A partir da descrição de uma pequena vila do interior, triste, insignificante e pacata, bem como do dia-a-dia dos seus habitantes mais idosos que já sentem o ocaso da vida, tristes, amargurados e sem perspetivas mas com passado; o protagonista, que por vezes discute consigo mesmo na figura de Gabiru, sente que a vida foi um engano ao concluir pela inexistência de Deus ou que este não está disponível para o Homem e deduz que foi pela força da morte que se moldaram as opções de vida.
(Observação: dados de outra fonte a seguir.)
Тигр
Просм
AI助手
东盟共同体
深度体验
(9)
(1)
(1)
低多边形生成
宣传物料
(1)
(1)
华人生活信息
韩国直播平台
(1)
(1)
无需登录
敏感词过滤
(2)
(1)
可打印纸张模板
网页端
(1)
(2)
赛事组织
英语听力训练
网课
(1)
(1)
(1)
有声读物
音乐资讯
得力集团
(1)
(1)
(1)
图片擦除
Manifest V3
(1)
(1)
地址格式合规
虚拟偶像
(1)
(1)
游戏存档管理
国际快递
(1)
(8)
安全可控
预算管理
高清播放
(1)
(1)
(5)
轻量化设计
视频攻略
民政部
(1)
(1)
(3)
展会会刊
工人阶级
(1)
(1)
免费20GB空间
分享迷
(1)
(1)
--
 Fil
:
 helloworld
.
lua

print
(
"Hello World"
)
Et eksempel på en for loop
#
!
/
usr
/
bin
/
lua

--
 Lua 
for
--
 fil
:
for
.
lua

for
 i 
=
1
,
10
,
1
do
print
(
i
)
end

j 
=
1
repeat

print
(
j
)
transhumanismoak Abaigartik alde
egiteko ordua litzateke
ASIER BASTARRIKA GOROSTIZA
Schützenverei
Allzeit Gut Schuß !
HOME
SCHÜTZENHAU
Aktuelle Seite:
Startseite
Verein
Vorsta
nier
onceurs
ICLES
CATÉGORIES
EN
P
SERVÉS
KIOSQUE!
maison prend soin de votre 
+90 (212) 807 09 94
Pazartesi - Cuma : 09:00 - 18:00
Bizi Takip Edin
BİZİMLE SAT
Começa então uma sequência de raciocínios lógicos, amargos e existencialistas que evidenciam como as personagens da vila viveram reféns de regras para salvarem a sua alma e evitarem a morte na eternidade, chegando à velhice frustradas, rancorosas uma forma vã para conquistar a salvação de um Deus que provavelmente não existe ou não vê, nem ouve os gritos de sofrimento da Humanidade para lhe agradar: entre elas a mulher que acolhe a órfã para cumprir o seu dever, educa-a no seu lugar e esta engravida do seu filho; a outra, criada de esfrega com uma filha, que se une aos ladrões e na sua infelicidade cria um mundo fantasioso sobre a situação da sua filha; a moribunda que não quer morrer; até à descrição da inveja e fel que se instala entre os velhos cujo passatempo são as cartas e e se subjugaram a regras hipócritas para se socializarem mas que não vale a pena respeitar sem um Deus que compense esse sacrifício. A influência de Dostoievski torna-se evidente com a mesma conclusão deste: Sem Deus não precisamos de nos limitar nas nossas ações e não há limite para o mal que desejamos fazer.
Após duzentas páginas de revolta, eis que o livro dá uma grande volta e cheio de luz prateada perante uma reviravolta nas conclusões de Gabiru e o húmus que une a morte à vida na sequência do desaparecimento da sua esposa. Uma obra que em termos de escrita é uma jóia, mas muito difícil de se ler e só recomendo a quem gosta desta luta contínua de reflexões e revolta em estilo de ensaio filosófico, mas valeu a pena ler.